#### EXERCISE DIRECTIONS:
The answer should be each line from the entries below that has the word "position" in it.

#### DATA FOR ANALYSIS:
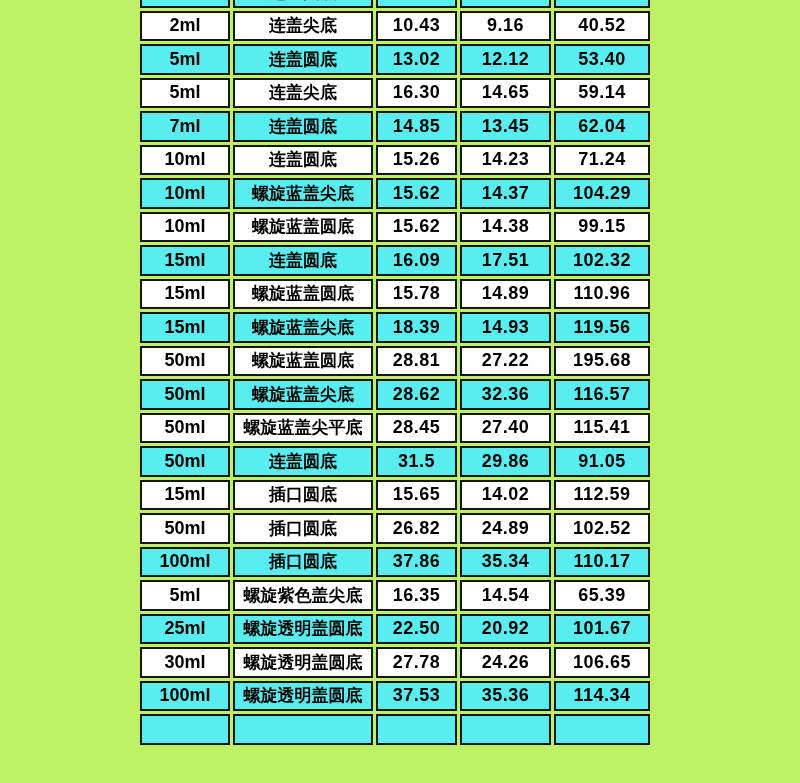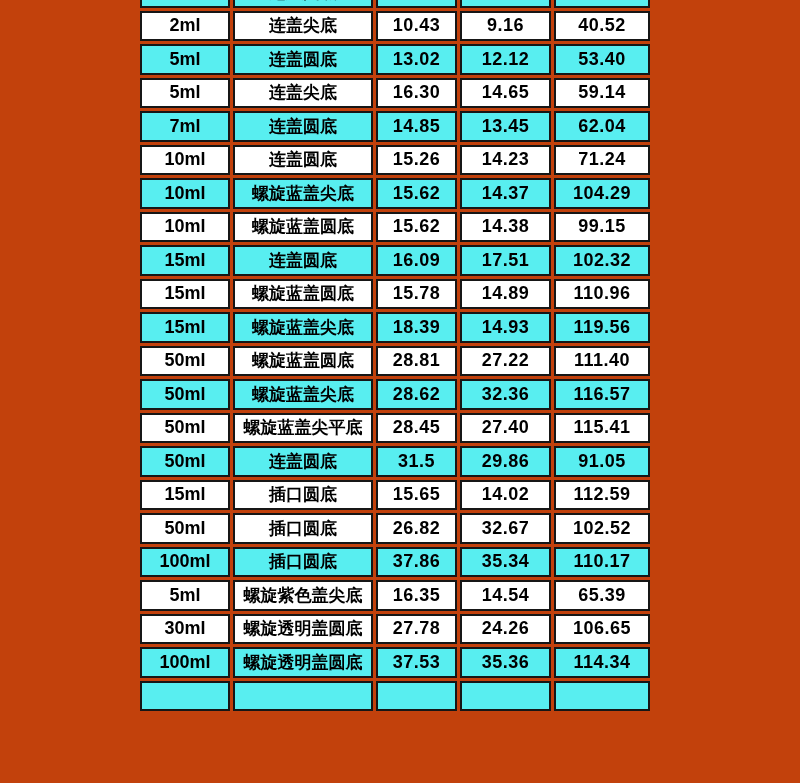--- a/index.html
+++ b/index.html
@@ -8,21 +8,21 @@
     width: 800px;
     height: 783px;
     background: #ffffff;
     font-family: "Liberation Sans", "DejaVu Sans", sans-serif;
   }
   .viewport {
     position: relative;
     width: 800px;
     height: 783px;
     overflow: hidden;
-    background: #c2410c;
+    background: #bef264;
   }
   table.spec-table {
     position: absolute;
     left: 137px;
     top: -26px;
     border-collapse: separate;
     border-spacing: 3px;
     table-layout: fixed;
     width: 516px;
   }
@@ -139,21 +139,21 @@
           <td class="shaded">螺旋蓝盖尖底</td>
           <td class="num shaded">18.39</td>
           <td class="num shaded">14.93</td>
           <td class="num shaded">119.56</td>
         </tr>
         <tr>
           <td class="vol">50ml</td>
           <td>螺旋蓝盖圆底</td>
           <td class="num">28.81</td>
           <td class="num">27.22</td>
-          <td class="num">111.40</td>
+          <td class="num">195.68</td>
         </tr>
         <tr>
           <td class="vol shaded">50ml</td>
           <td class="shaded">螺旋蓝盖尖底</td>
           <td class="num shaded">28.62</td>
           <td class="num shaded">32.36</td>
           <td class="num shaded">116.57</td>
         </tr>
         <tr>
           <td class="vol">50ml</td>
@@ -173,38 +173,45 @@
           <td class="vol">15ml</td>
           <td>插口圆底</td>
           <td class="num">15.65</td>
           <td class="num">14.02</td>
           <td class="num">112.59</td>
         </tr>
         <tr>
           <td class="vol">50ml</td>
           <td>插口圆底</td>
           <td class="num">26.82</td>
-          <td class="num">32.67</td>
+          <td class="num">24.89</td>
           <td class="num">102.52</td>
         </tr>
         <tr>
           <td class="vol shaded">100ml</td>
           <td class="shaded">插口圆底</td>
           <td class="num shaded">37.86</td>
           <td class="num shaded">35.34</td>
           <td class="num shaded">110.17</td>
         </tr>
         <tr>
           <td class="vol">5ml</td>
           <td>螺旋紫色盖尖底</td>
           <td class="num">16.35</td>
           <td class="num">14.54</td>
           <td class="num">65.39</td>
         </tr>
         <tr>
+          <td class="vol shaded">25ml</td>
+          <td class="shaded">螺旋透明盖圆底</td>
+          <td class="num shaded">22.50</td>
+          <td class="num shaded">20.92</td>
+          <td class="num shaded">101.67</td>
+        </tr>
+        <tr>
           <td class="vol">30ml</td>
           <td>螺旋透明盖圆底</td>
           <td class="num">27.78</td>
           <td class="num">24.26</td>
           <td class="num">106.65</td>
         </tr>
         <tr>
           <td class="vol shaded">100ml</td>
           <td class="shaded">螺旋透明盖圆底</td>
           <td class="num shaded">37.53</td>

#### ANSWER FOR THE TASK:
     position: relative;
     position: absolute;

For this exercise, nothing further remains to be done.